Quote each of the lines below word for word, leaving out the pictures.

▶ _RECORDS FOR THIS EXERCISE_

-------------------------

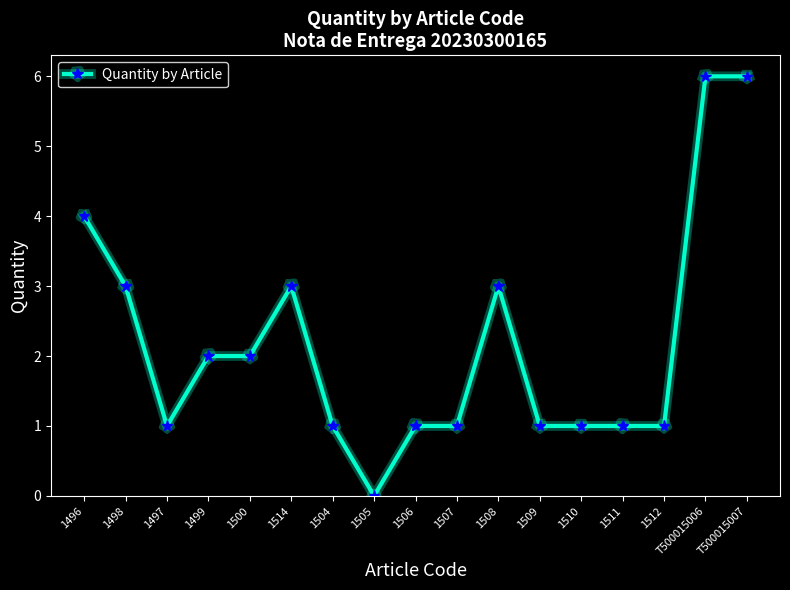

What is the ratio of the value at 1514 to the value at 1500?

1.5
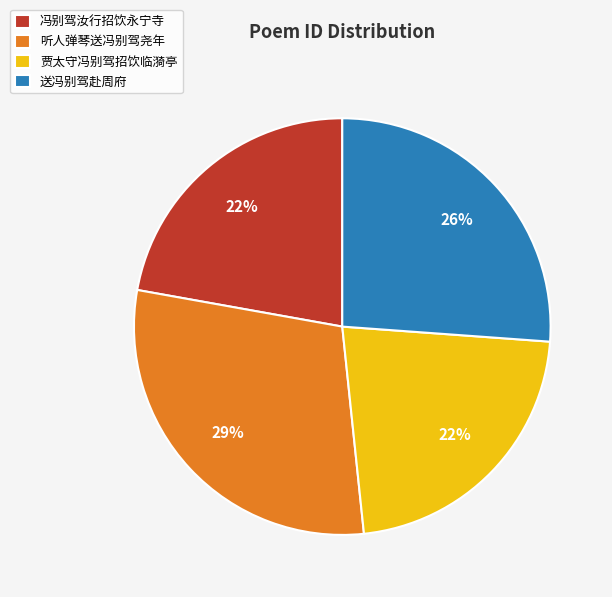

To the nearest percent, what is the average slice percentage?

25%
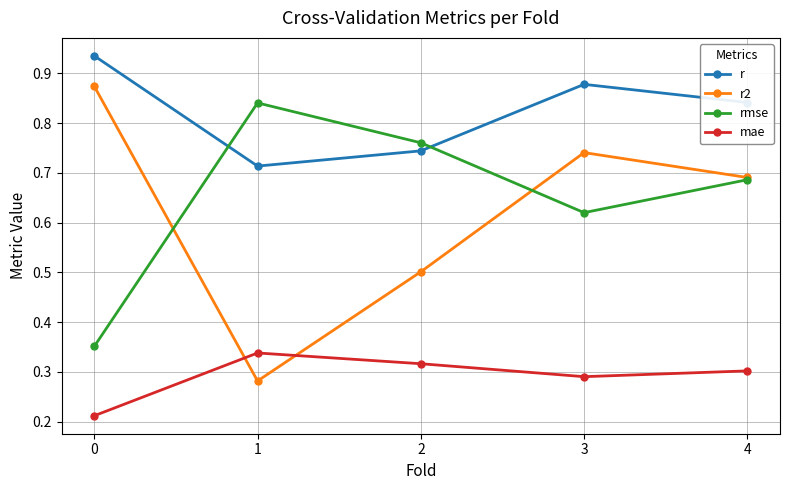

How many lines are shown in the chart?

4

-------------------------

▶ _WRITTEN RESPONSE_
What is the ratio of the value at 1514 to the value at 1500?

1.5

To the nearest percent, what is the average slice percentage?

25%

How many lines are shown in the chart?

4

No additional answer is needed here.